Ao acordar, deparei-me com um lençol branco que me permitia vislumbrar somente o seu vulto sentado na berma do colchão. Distinguia perfeitamente as linhas que a desenhavam a ela, e à Bruce Vega. Afastei discretamente o lençol para observar as suas costas com todos os pormenores que mereciam ser retidos, expostos à parca luz que atravessava as cortinas na sua direcção, e deixei escapar um sorriso, satisfeito por descobrir a química que a ligava à minha guitarra.
A dado momento, cruzou as pernas, inclinou-se para a frente e começou a dedilhar as cordas. Movia suavemente o braço esquerdo enquanto marcava os acordes e balançava a cabeça e o tronco ao som do ritmo por si imposto, compondo uma melodia que me transmitia uma indeterminada familiaridade.
Relaxado, tentava identificar a música, mas só o consegui fazer após ouvir, da sua boca, o primeiro verso. Ser brindado com Radiohead suavizava todo o meu processo de despertar. Saía de um sonho e entrava noutro, em perfeita harmonia.
A sua voz suspendia perfeitamente no ar, levada pelas ondas que me envolviam cada vez mais.
The bottom of the sea
Your eyes
They turn me
Why should I stay?
A sua voz parecia-me mais bela a cada palavra cantada, nesta versão tão dela e tão pouco de Thom Yorke.
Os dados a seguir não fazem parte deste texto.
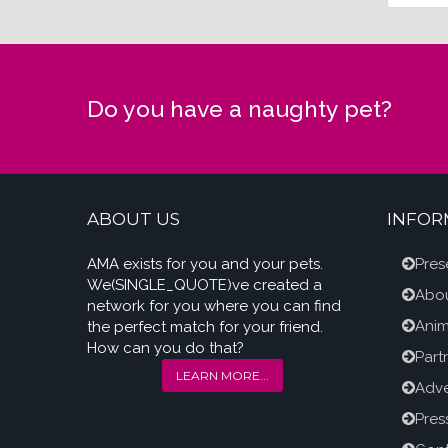
Do you have a naughty pet?
ABOUT US
INFOR
AMA exists for you and your pets.
Pres
We(SINGLE_QUOTE)ve created a
Abou
network for you where you can find
Anim
the perfect match for your friend.
How can you do that?
Part
LEARN MORE...
Adve
Pres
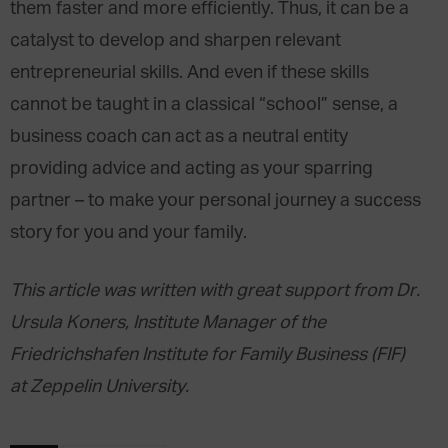
them faster and more efficiently. Thus, it can be a
catalyst to develop and sharpen relevant
entrepreneurial skills. And even if these skills
cannot be taught in a classical “school” sense, a
business coach can act as a neutral entity
providing advice and acting as your sparring
partner – to make your personal journey a success
story for you and your family.
This article was written with great support from Dr.
Ursula Koners, Institute Manager of the
Friedrichshafen Institute for Family Business (FIF)
at Zeppelin University.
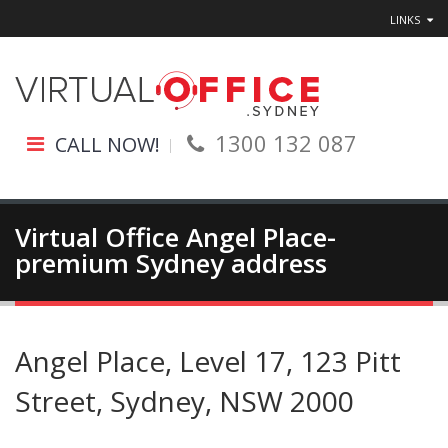
LINKS
1300 132 087
CALL NOW!
Virtual Office Angel Place-
premium Sydney address
Angel Place, Level 17, 123 Pitt
Street, Sydney, NSW 2000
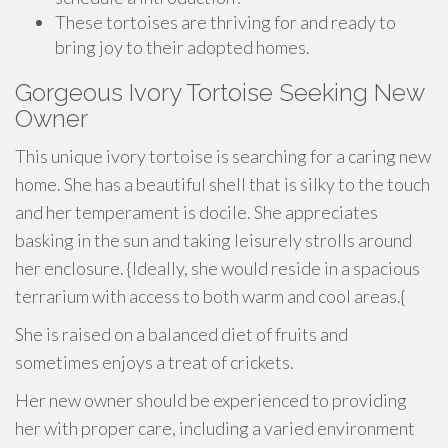
These tortoises are thriving for and ready to
bring joy to their adopted homes.
Gorgeous Ivory Tortoise Seeking New
Owner
This unique ivory tortoise is searching for a caring new
home. She has a beautiful shell that is silky to the touch
and her temperament is docile. She appreciates
basking in the sun and taking leisurely strolls around
her enclosure. {Ideally, she would reside in a spacious
terrarium with access to both warm and cool areas.{
She is raised on a balanced diet of fruits and
sometimes enjoys a treat of crickets.
Her new owner should be experienced to providing
her with proper care, including a varied environment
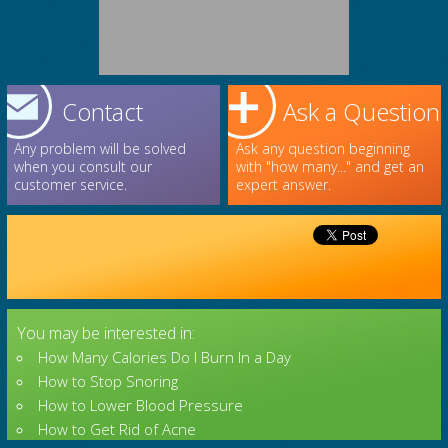
Contact
Ask a Question
Any problem will be solved
Ask any question beginning
when you consult our
with "how many..." and get an
customer service.
expert answer.
You may be interested in:
How Many Calories Do I Burn In a Day
How to Stop Snoring
How to Lower Blood Pressure
How to Get Rid of Acne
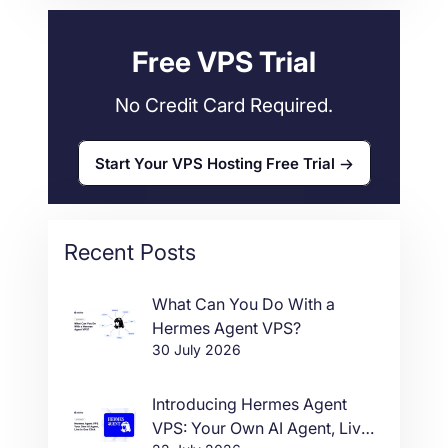
Web Hosting
34
Free VPS Trial
No Credit Card Required.
Start Your VPS Hosting Free Trial
Recent Posts
What Can You Do With a
Hermes Agent VPS?
30 July 2026
Introducing Hermes Agent
VPS: Your Own AI Agent, Live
Enquanto a música prosseguia, os meus olhos habituavam-se à diminuta iluminação e eu já conseguia distinguir os traços do seu corpo com maior nitidez.
Follow where you lead
Your eyes
They turn me
Eu seria realmente louco ao não seguir os trilhos atrás de si e ela mostrava-me isso agora, com uns acordes simples e uma voz segura.
«Não sabia que tocavas tão bem», disse-lhe.